• **Directions**: The only thing to send back is the number of lines below that hold the string "Signal".

• **Input material**:
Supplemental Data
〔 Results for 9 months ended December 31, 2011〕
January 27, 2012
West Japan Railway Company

...

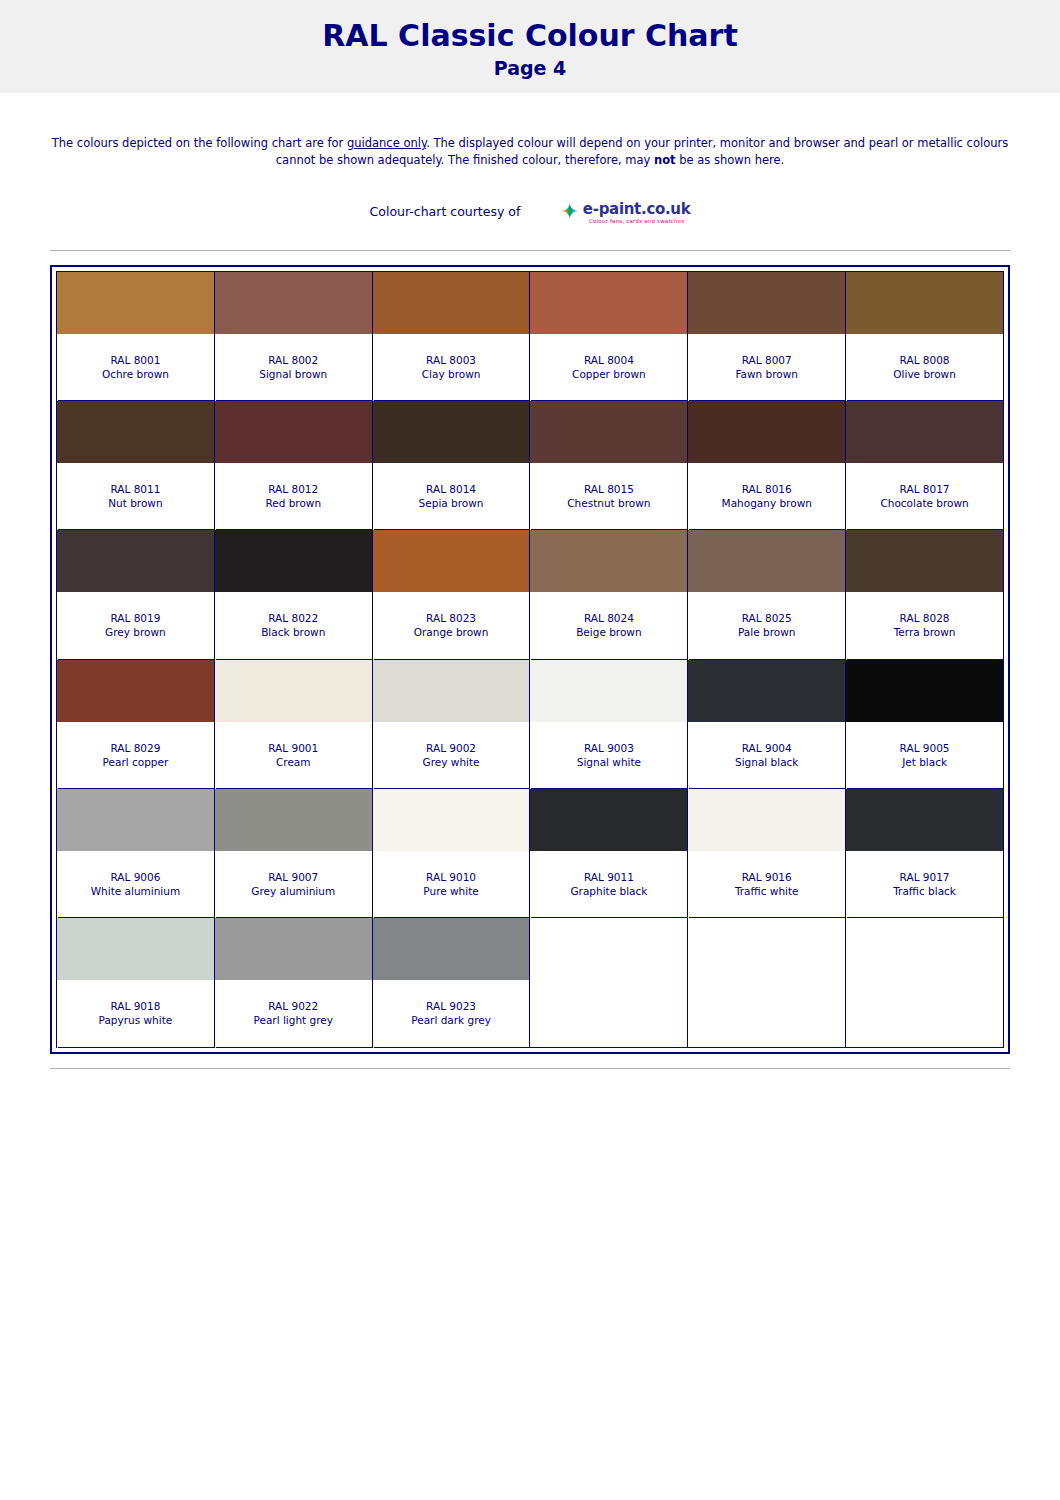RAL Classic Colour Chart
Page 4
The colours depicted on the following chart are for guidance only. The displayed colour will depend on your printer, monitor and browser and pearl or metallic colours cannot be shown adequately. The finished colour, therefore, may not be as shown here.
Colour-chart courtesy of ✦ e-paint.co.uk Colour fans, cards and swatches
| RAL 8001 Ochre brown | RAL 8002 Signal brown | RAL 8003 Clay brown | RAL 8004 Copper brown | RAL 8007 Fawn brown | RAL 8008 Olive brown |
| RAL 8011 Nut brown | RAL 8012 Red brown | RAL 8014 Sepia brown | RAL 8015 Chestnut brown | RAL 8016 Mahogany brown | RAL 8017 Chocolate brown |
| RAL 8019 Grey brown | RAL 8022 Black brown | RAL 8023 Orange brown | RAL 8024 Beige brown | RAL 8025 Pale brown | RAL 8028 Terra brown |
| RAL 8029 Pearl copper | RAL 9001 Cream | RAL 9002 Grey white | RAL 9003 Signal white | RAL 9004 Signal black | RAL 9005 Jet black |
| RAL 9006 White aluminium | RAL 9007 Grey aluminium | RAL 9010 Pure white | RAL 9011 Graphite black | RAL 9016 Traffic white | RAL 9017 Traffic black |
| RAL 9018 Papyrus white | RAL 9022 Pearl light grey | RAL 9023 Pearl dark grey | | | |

• **Exercise answer**: 2